50% Prämie von der Bank, das is
t doch was... Diese Angebote entstanden, als die staatliche Sparförderung für Prämiensparverträge gestrichen wurde. Die Methode ist einfach: Man zahlt schlechte Zinsen, sammelt die ersparten Zinsen an und schüttet sie dann später als "Prämie" wieder aus
Der Rechentrick: Die Bank spart Zinsen auf das gesamte Anlagekapital (mehrere Jahreseinzahlungen). Die Prämie wird in % der aktuellen Jahreseinzahlung (= eine Jahreseinzahlung) berechnet. Der so entstandene hohe %-Satz ist ein reiner Taschenspielertrick.
Ein Beispiel: Anlagezins 2,5%, steigende "Prämien" bis 50%, Anlagedauer 30 Jahre. Wegen der steigenden Prämien gibt es eine hohe Steuerbelastung der Prämien.
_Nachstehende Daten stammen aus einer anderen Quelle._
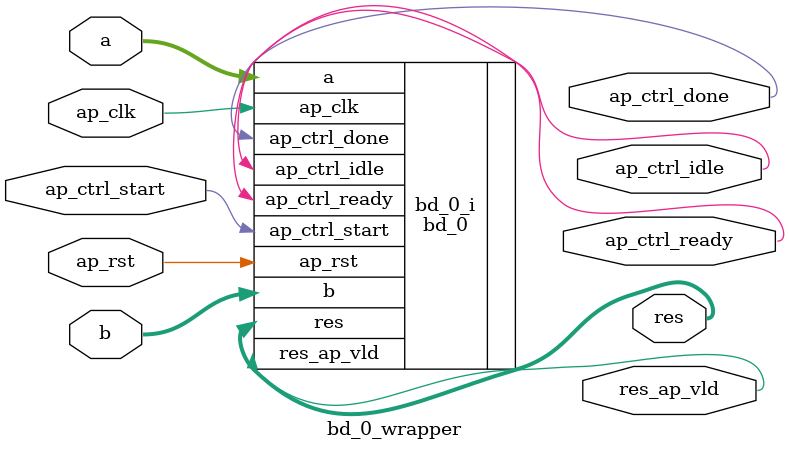
<source format=v>
`timescale 1 ps / 1 ps

module bd_0_wrapper
   (a,
    ap_clk,
    ap_ctrl_done,
    ap_ctrl_idle,
    ap_ctrl_ready,
    ap_ctrl_start,
    ap_rst,
    b,
    res,
    res_ap_vld);
  input [319:0]a;
  input ap_clk;
  output ap_ctrl_done;
  output ap_ctrl_idle;
  output ap_ctrl_ready;
  input ap_ctrl_start;
  input ap_rst;
  input [319:0]b;
  output [319:0]res;
  output res_ap_vld;

  wire [319:0]a;
  wire ap_clk;
  wire ap_ctrl_done;
  wire ap_ctrl_idle;
  wire ap_ctrl_ready;
  wire ap_ctrl_start;
  wire ap_rst;
  wire [319:0]b;
  wire [319:0]res;
  wire res_ap_vld;

  bd_0 bd_0_i
       (.a(a),
        .ap_clk(ap_clk),
        .ap_ctrl_done(ap_ctrl_done),
        .ap_ctrl_idle(ap_ctrl_idle),
        .ap_ctrl_ready(ap_ctrl_ready),
        .ap_ctrl_start(ap_ctrl_start),
        .ap_rst(ap_rst),
        .b(b),
        .res(res),
        .res_ap_vld(res_ap_vld));
endmodule

</source>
Bei 100,-- € monatlich ergeben sich Einzahlungen von 36.000,-- € + Zinsen 21.169,91 € + Prämie 12.480,-- € = 69.649,91 € vor Steuern. Das sind 4,1%!
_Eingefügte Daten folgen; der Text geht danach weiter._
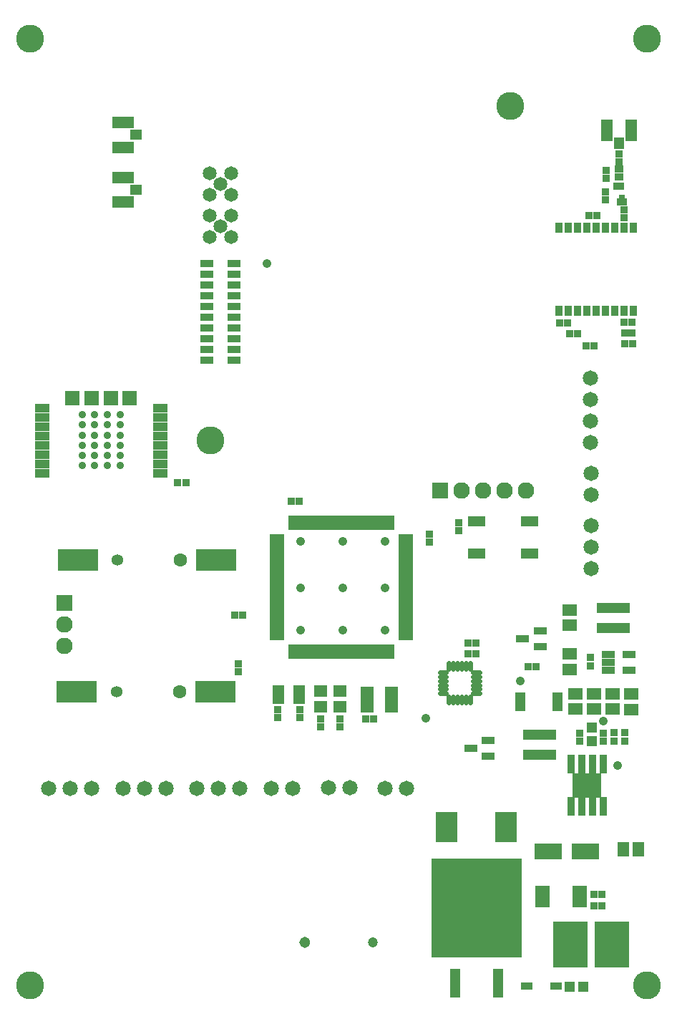
<source format=gbr>
G04 EAGLE Gerber RS-274X export*
G75*
%MOMM*%
%FSLAX34Y34*%
%LPD*%
%INSoldermask Top*%
%IPPOS*%
%AMOC8*
5,1,8,0,0,1.08239X$1,22.5*%
G01*
%ADD10C,3.304800*%
%ADD11R,2.004800X1.304800*%
%ADD12R,0.584800X1.793200*%
%ADD13R,1.793200X0.584800*%
%ADD14R,1.571534X0.845481*%
%ADD15R,1.575000X0.849669*%
%ADD16R,1.570631X0.850059*%
%ADD17R,1.575209X0.848509*%
%ADD18R,1.570925X0.846681*%
%ADD19R,1.573309X0.843969*%
%ADD20R,1.570572X0.846019*%
%ADD21R,1.574159X0.844100*%
%ADD22R,1.570606X0.843797*%
%ADD23R,1.574669X0.843188*%
%ADD24R,1.570925X0.841734*%
%ADD25R,1.576081X0.841650*%
%ADD26R,1.570881X0.840000*%
%ADD27R,1.573881X0.840841*%
%ADD28R,1.571856X0.841519*%
%ADD29R,1.574381X0.839281*%
%ADD30R,1.570541X0.834909*%
%ADD31R,1.574209X0.838309*%
%ADD32R,1.571409X0.838228*%
%ADD33R,1.576141X0.832881*%
%ADD34C,1.652800*%
%ADD35R,0.927300X0.902300*%
%ADD36R,0.902300X0.927300*%
%ADD37R,1.490200X3.020100*%
%ADD38R,0.859600X0.927300*%
%ADD39R,0.927300X0.859600*%
%ADD40R,1.704800X1.414800*%
%ADD41R,0.903900X2.273300*%
%ADD42R,3.404800X2.904800*%
%ADD43R,1.604800X1.404800*%
%ADD44R,1.404800X2.204800*%
%ADD45R,4.804800X2.604800*%
%ADD46C,1.604800*%
%ADD47C,1.354800*%
%ADD48R,1.464800X1.774800*%
%ADD49R,1.784800X1.404800*%
%ADD50R,1.254800X1.164600*%
%ADD51R,1.545000X0.893900*%
%ADD52R,4.004800X1.284800*%
%ADD53R,3.304800X1.904800*%
%ADD54R,1.804800X1.004800*%
%ADD55C,0.904800*%
%ADD56R,1.804800X1.804800*%
%ADD57R,1.603000X0.906300*%
%ADD58R,0.965200X1.181100*%
%ADD59R,0.844800X0.904800*%
%ADD60R,0.654800X0.554800*%
%ADD61R,0.554800X0.554800*%
%ADD62R,1.034800X0.814800*%
%ADD63R,1.304800X1.354800*%
%ADD64R,1.354800X2.504800*%
%ADD65R,1.700400X0.584800*%
%ADD66R,4.143300X5.417100*%
%ADD67R,1.174800X1.284800*%
%ADD68R,2.604800X3.604800*%
%ADD69R,1.294800X2.224800*%
%ADD70R,1.416000X0.905600*%
%ADD71C,0.574800*%
%ADD72R,1.354800X1.304800*%
%ADD73R,2.504800X1.354800*%
%ADD74R,1.295400X3.505200*%
%ADD75R,10.718800X11.760200*%
%ADD76R,1.574800X0.838200*%
%ADD77C,1.812800*%
%ADD78C,1.204800*%
%ADD79C,1.304800*%
%ADD80R,1.954800X1.954800*%
%ADD81C,1.954800*%
%ADD82C,1.061200*%


D10*
X253100Y684900D03*
X608200Y1080000D03*
X770000Y40000D03*
X40000Y40000D03*
X40000Y1160000D03*
X770000Y1160000D03*
D11*
X567900Y588942D03*
X567900Y550942D03*
X630900Y588942D03*
X630900Y550942D03*
D12*
X348000Y435096D03*
X353000Y435096D03*
X358000Y435096D03*
X363000Y435096D03*
X368000Y435096D03*
X373000Y435096D03*
X378000Y435096D03*
X383000Y435096D03*
X388000Y435096D03*
X393000Y435096D03*
X398000Y435096D03*
X403000Y435096D03*
X408000Y435096D03*
X413000Y435096D03*
X418000Y435096D03*
X423000Y435096D03*
X428000Y435096D03*
X433000Y435096D03*
X438000Y435096D03*
X443000Y435096D03*
X448000Y435096D03*
X453000Y435096D03*
X458000Y435096D03*
X463000Y435096D03*
X468000Y435096D03*
D13*
X484204Y451300D03*
X484204Y456300D03*
X484204Y461300D03*
X484204Y466300D03*
X484204Y471300D03*
X484204Y476300D03*
X484204Y481300D03*
X484204Y486300D03*
X484204Y491300D03*
X484204Y496300D03*
X484204Y501300D03*
X484204Y506300D03*
X484204Y511300D03*
X484204Y516300D03*
X484204Y521300D03*
X484204Y526300D03*
X484204Y531300D03*
X484204Y536300D03*
X484204Y541300D03*
X484204Y546300D03*
X484204Y551300D03*
X484204Y556300D03*
X484204Y561300D03*
X484204Y566300D03*
X484204Y571300D03*
D12*
X468000Y587504D03*
X463000Y587504D03*
X458000Y587504D03*
X453000Y587504D03*
X448000Y587504D03*
X443000Y587504D03*
X438000Y587504D03*
X433000Y587504D03*
X428000Y587504D03*
X423000Y587504D03*
X418000Y587504D03*
X413000Y587504D03*
X408000Y587504D03*
X403000Y587504D03*
X398000Y587504D03*
X393000Y587504D03*
X388000Y587504D03*
X383000Y587504D03*
X378000Y587504D03*
X373000Y587504D03*
X368000Y587504D03*
X363000Y587504D03*
X358000Y587504D03*
X353000Y587504D03*
X348000Y587504D03*
D13*
X331796Y571300D03*
X331796Y566300D03*
X331796Y561300D03*
X331796Y556300D03*
X331796Y551300D03*
X331796Y546300D03*
X331796Y541300D03*
X331796Y536300D03*
X331796Y531300D03*
X331796Y526300D03*
X331796Y521300D03*
X331796Y516300D03*
X331796Y511300D03*
X331796Y506300D03*
X331796Y501300D03*
X331796Y496300D03*
X331796Y491300D03*
X331796Y486300D03*
X331796Y481300D03*
X331796Y476300D03*
X331796Y471300D03*
X331796Y466300D03*
X331796Y461300D03*
X331796Y456300D03*
X331796Y451300D03*
D14*
X281132Y894067D03*
D15*
X248855Y894088D03*
D16*
X281137Y881390D03*
D17*
X248854Y881383D03*
D18*
X281135Y868673D03*
D19*
X248863Y868660D03*
D20*
X281137Y855970D03*
D21*
X248859Y855960D03*
D22*
X281137Y843259D03*
D23*
X248857Y843256D03*
D24*
X281135Y830549D03*
D25*
X248850Y830548D03*
D26*
X281136Y817840D03*
D27*
X248861Y817844D03*
D28*
X281131Y805148D03*
D29*
X248858Y805136D03*
D30*
X281137Y792415D03*
D31*
X248859Y792432D03*
D32*
X281133Y779731D03*
D33*
X248849Y779704D03*
D34*
X265000Y937500D03*
X277700Y950200D03*
X252300Y950200D03*
X277700Y924800D03*
X252300Y924800D03*
X265000Y987500D03*
X277700Y1000200D03*
X252300Y1000200D03*
X277700Y974800D03*
X252300Y974800D03*
D35*
X546826Y587307D03*
X546826Y578057D03*
D36*
X436725Y355166D03*
X445975Y355166D03*
D37*
X438384Y378052D03*
X467684Y378052D03*
D35*
X512100Y564275D03*
X512100Y573525D03*
D36*
X358311Y612860D03*
X349061Y612860D03*
D35*
X406834Y355289D03*
X406834Y346039D03*
X383964Y355289D03*
X383964Y346039D03*
X358764Y365989D03*
X358764Y356739D03*
X333164Y365989D03*
X333164Y356739D03*
D38*
X281876Y478447D03*
X291552Y478447D03*
D35*
X286200Y411075D03*
X286200Y420325D03*
D39*
X703000Y427838D03*
X703000Y418162D03*
D40*
X678000Y432096D03*
X678000Y413904D03*
X678000Y484096D03*
X678000Y465904D03*
D41*
X679950Y252266D03*
X692650Y252266D03*
X705350Y252266D03*
X718050Y252266D03*
X718050Y301734D03*
X705350Y301734D03*
X692650Y301734D03*
X679950Y301734D03*
D42*
X699000Y277000D03*
D43*
X383500Y370000D03*
X406500Y370000D03*
X406500Y388000D03*
X383500Y388000D03*
D44*
X333500Y384000D03*
X358500Y384000D03*
D45*
X259350Y387700D03*
X95350Y387700D03*
D46*
X216850Y387700D03*
D47*
X142350Y387700D03*
D48*
X759250Y201100D03*
X741750Y201100D03*
D49*
X685000Y385130D03*
X685000Y366870D03*
X750800Y384830D03*
X750800Y366570D03*
D35*
X690000Y329375D03*
X690000Y338625D03*
D39*
X730800Y329262D03*
X730800Y338938D03*
X743400Y338938D03*
X743400Y329262D03*
X718400Y338638D03*
X718400Y328962D03*
D50*
X704200Y329049D03*
X704200Y344951D03*
D36*
X638625Y417000D03*
X629375Y417000D03*
D51*
X643556Y440500D03*
X643556Y459500D03*
X622444Y450000D03*
D52*
X643000Y313050D03*
X643000Y336750D03*
D53*
X653300Y198900D03*
X697300Y198900D03*
D52*
X730000Y463150D03*
X730000Y486850D03*
D54*
X54000Y723000D03*
X54000Y712000D03*
X54000Y701000D03*
X54000Y690000D03*
X54000Y679000D03*
X54000Y668000D03*
X54000Y657000D03*
X54000Y646000D03*
X194000Y646000D03*
X194000Y657000D03*
X194000Y668000D03*
X194000Y679000D03*
X194000Y690000D03*
X194000Y701000D03*
X194000Y712000D03*
X194000Y723000D03*
D55*
X101500Y655000D03*
X116500Y655000D03*
X131500Y655000D03*
X146500Y655000D03*
X101500Y667000D03*
X116500Y667000D03*
X131500Y667000D03*
X146500Y667000D03*
X101500Y679000D03*
X116500Y679000D03*
X131500Y679000D03*
X146500Y679000D03*
X101500Y691000D03*
X116500Y691000D03*
X131500Y691000D03*
X146500Y691000D03*
X101500Y703000D03*
X101500Y715000D03*
X116500Y715000D03*
X116500Y703000D03*
X131500Y703000D03*
X131500Y715000D03*
X146500Y715000D03*
X146500Y703000D03*
D56*
X90300Y735000D03*
X112800Y735000D03*
X135300Y735000D03*
X157800Y735000D03*
D38*
X214462Y635000D03*
X224138Y635000D03*
D57*
X582166Y311200D03*
X582166Y330200D03*
X561634Y320700D03*
D58*
X666000Y837788D03*
X677000Y837788D03*
X688000Y837788D03*
X699000Y837788D03*
X710000Y837788D03*
X721000Y837788D03*
X732000Y837788D03*
X743000Y837788D03*
X754000Y837788D03*
X754000Y936213D03*
X743000Y936213D03*
X732000Y936213D03*
X721000Y936213D03*
X710000Y936213D03*
X699000Y936213D03*
X688000Y936213D03*
X677000Y936213D03*
X666000Y936213D03*
D59*
X743280Y811600D03*
X751920Y811600D03*
D36*
X752625Y799100D03*
X743375Y799100D03*
X743075Y824000D03*
X752325Y824000D03*
X678175Y810900D03*
X687425Y810900D03*
X666675Y823500D03*
X675925Y823500D03*
X697875Y796100D03*
X707125Y796100D03*
X701175Y950200D03*
X710425Y950200D03*
D35*
X742900Y947675D03*
X742900Y956925D03*
D60*
X740400Y972600D03*
X737900Y968600D03*
X742900Y968600D03*
X737900Y964600D03*
X742900Y964600D03*
D61*
X732500Y983300D03*
X736500Y983300D03*
X740500Y983300D03*
X740500Y987300D03*
X736500Y987300D03*
X732500Y987300D03*
D62*
X736500Y996600D03*
X736500Y1005800D03*
D35*
X736400Y1014275D03*
X736400Y1023525D03*
X721000Y978725D03*
X721000Y969475D03*
D39*
X721400Y1004038D03*
X721400Y994362D03*
D63*
X736700Y1035850D03*
D64*
X721950Y1051100D03*
X751450Y1051100D03*
D45*
X260350Y543700D03*
X96350Y543700D03*
D46*
X217850Y543700D03*
D47*
X143350Y543700D03*
D65*
X646127Y155600D03*
X646127Y150600D03*
X646127Y145600D03*
X646127Y140600D03*
X646127Y135600D03*
X689873Y135600D03*
X689873Y140600D03*
X689873Y145600D03*
X689873Y150600D03*
X689873Y155600D03*
D66*
X679115Y88800D03*
X728155Y88800D03*
D38*
X707162Y147600D03*
X716838Y147600D03*
X707162Y134600D03*
X716838Y134600D03*
D67*
X678700Y39000D03*
X694300Y39000D03*
D68*
X532900Y227700D03*
X602900Y227700D03*
D69*
X619900Y376000D03*
X664100Y376000D03*
D70*
X627450Y39400D03*
X661950Y39400D03*
D36*
X558375Y445000D03*
X567625Y445000D03*
D71*
X535500Y381604D02*
X535500Y374704D01*
X540500Y374704D02*
X540500Y381604D01*
X545500Y381604D02*
X545500Y374704D01*
X550500Y374704D02*
X550500Y381604D01*
X555500Y381604D02*
X555500Y374704D01*
X560500Y374704D02*
X560500Y381604D01*
X564396Y385500D02*
X571296Y385500D01*
X571296Y390500D02*
X564396Y390500D01*
X564396Y395500D02*
X571296Y395500D01*
X571296Y400500D02*
X564396Y400500D01*
X564396Y405500D02*
X571296Y405500D01*
X571296Y410500D02*
X564396Y410500D01*
X560500Y414396D02*
X560500Y421296D01*
X555500Y421296D02*
X555500Y414396D01*
X550500Y414396D02*
X550500Y421296D01*
X545500Y421296D02*
X545500Y414396D01*
X540500Y414396D02*
X540500Y421296D01*
X535500Y421296D02*
X535500Y414396D01*
X531604Y410500D02*
X524704Y410500D01*
X524704Y405500D02*
X531604Y405500D01*
X531604Y400500D02*
X524704Y400500D01*
X524704Y395500D02*
X531604Y395500D01*
X531604Y390500D02*
X524704Y390500D01*
X524704Y385500D02*
X531604Y385500D01*
D36*
X558375Y432000D03*
X567625Y432000D03*
D72*
X165250Y981000D03*
D73*
X150000Y966250D03*
X150000Y995750D03*
D72*
X165250Y1046000D03*
D73*
X150000Y1031250D03*
X150000Y1060750D03*
D74*
X542700Y43227D03*
D75*
X568100Y131492D03*
D74*
X593500Y43227D03*
D76*
X723808Y431398D03*
X723808Y422000D03*
X723808Y412602D03*
X748192Y412602D03*
X748192Y431398D03*
D77*
X459600Y273300D03*
X485000Y273300D03*
X325300Y273500D03*
X350700Y273500D03*
X237600Y273500D03*
X263000Y273500D03*
X288400Y273500D03*
X149600Y273500D03*
X175000Y273500D03*
X200400Y273500D03*
X61600Y273500D03*
X87000Y273500D03*
X112400Y273500D03*
X703000Y758100D03*
X703000Y732700D03*
X703000Y707300D03*
X703000Y681900D03*
D78*
X445200Y91200D03*
D79*
X365200Y91200D03*
D77*
X392600Y273800D03*
X418000Y273800D03*
D80*
X524700Y625200D03*
D81*
X550100Y625200D03*
X575500Y625200D03*
X600900Y625200D03*
X626300Y625200D03*
D77*
X703600Y645900D03*
X703600Y620500D03*
X703500Y584200D03*
X703500Y558800D03*
X703500Y533400D03*
D80*
X81000Y492400D03*
D81*
X81000Y467000D03*
X81000Y441600D03*
D49*
X707000Y385130D03*
X707000Y366870D03*
X729000Y385130D03*
X729000Y366870D03*
D82*
X360000Y565000D03*
X410000Y565000D03*
X460000Y565000D03*
X360000Y510000D03*
X360000Y460000D03*
X410000Y510000D03*
X460000Y510000D03*
X460000Y460000D03*
X410000Y460000D03*
X507900Y356000D03*
X620000Y400200D03*
X319900Y893600D03*
X734800Y300600D03*
X718500Y352400D03*
M02*

</source>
Ein vorzügliches Ergebnis.....für die Bank. Kein Produkt für langfristiges Sparen. Nur geeignet für Geld, das man für ungewisse Zeit anlegt (zum Beispiel für ein neues Auto). Übrigens: Ihr Zins beträgt zur Zeit eher nur 1 % als 2% oder mehr!

Vermögenswirksame Leistungen stecken in manchen der vorher aufgeführten Anlagen, zum Beispiel in Bausparverträgen. Sorgen Sie statt dessen dafür, dass sich Ihr Geld richtig vermehrt. Schade um das schöne Geld, mit dem man viel mehr anfangen könnte. Selbst wenn Sie zu den wenigen Unglücklichen gehören, die so wenig verdienen, dass eine Sparzulage gezahlt wird. Was sind schon 9 % Sparzulage auf maximal 470,-- € zuzüglich 18 % Sparzulage auf maximal 400,-- € gegen z. B. 360% beim IB2S- Wirtschafts-Modell. Eine kleine Formalität ist allerdings nötig. Wenn es noch keine entsprechende Öffnungsklausel gibt, muss die Personalvertretung mit dem Unternehmen eine Betriebsvereinbarung über den Einsatz der Vermögenswirksamen Leistung für die Altersversorgung schließen. Dann können Sie dieses Geld auch dafür verwenden.
Betriebsvereinbarungen ebnen manchen Weg, zum Beispiel auch den, die Vermögenswirksamen Leistungen direkt für die Rente zu verwenden.